Extract the full listing verbatim and drop any pictures from your copy.

[[ Recorded data open ]]

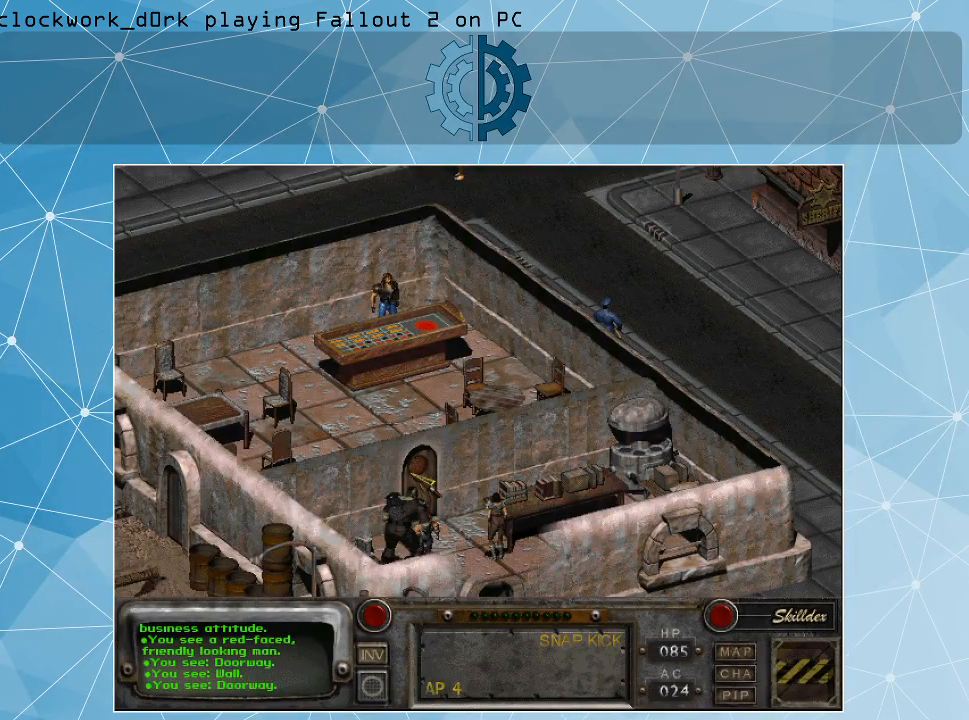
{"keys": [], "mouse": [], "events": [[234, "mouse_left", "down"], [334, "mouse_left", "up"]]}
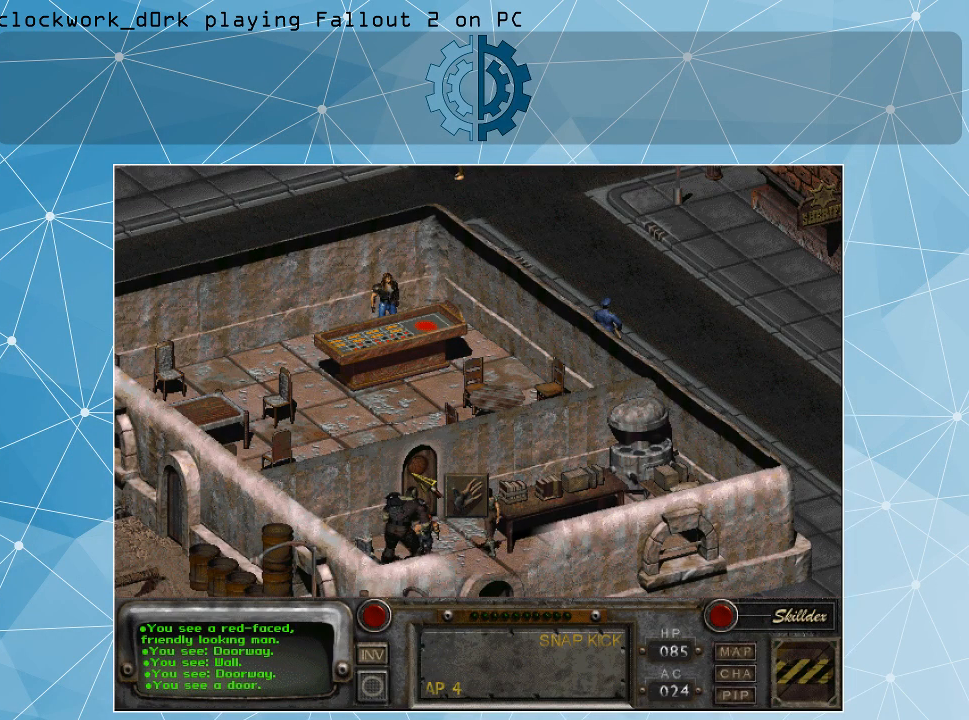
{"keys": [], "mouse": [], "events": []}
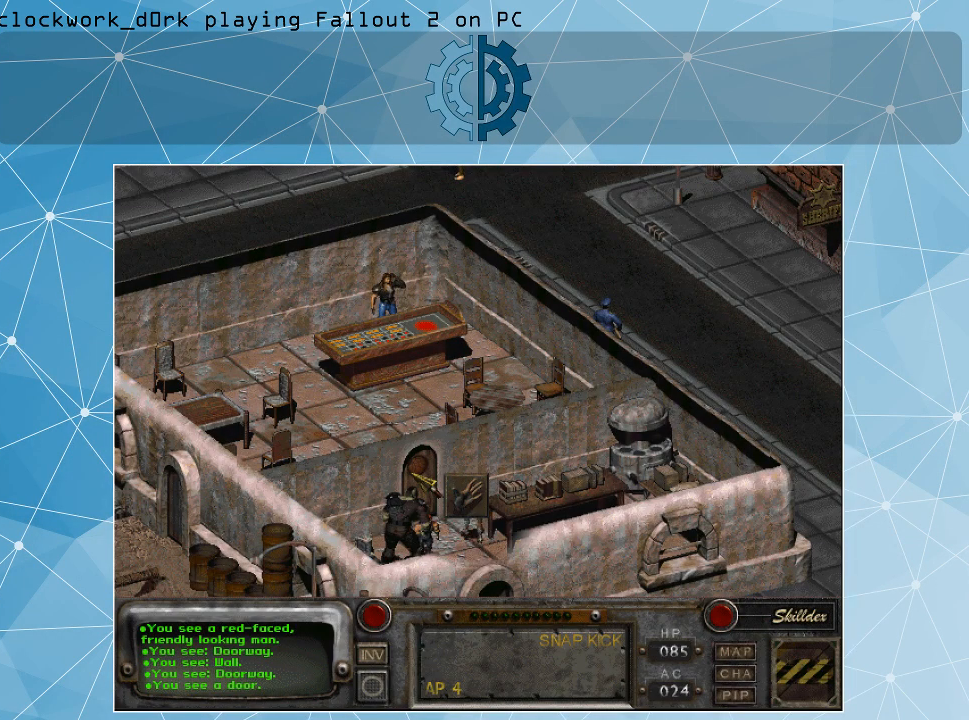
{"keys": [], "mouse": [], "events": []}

[[ Recorded data closed ]]

=== Completed task ===
{"keys": [], "mouse": [], "events": [[234, "mouse_left", "down"], [334, "mouse_left", "up"]]}
{"keys": [], "mouse": [], "events": []}
{"keys": [], "mouse": [], "events": []}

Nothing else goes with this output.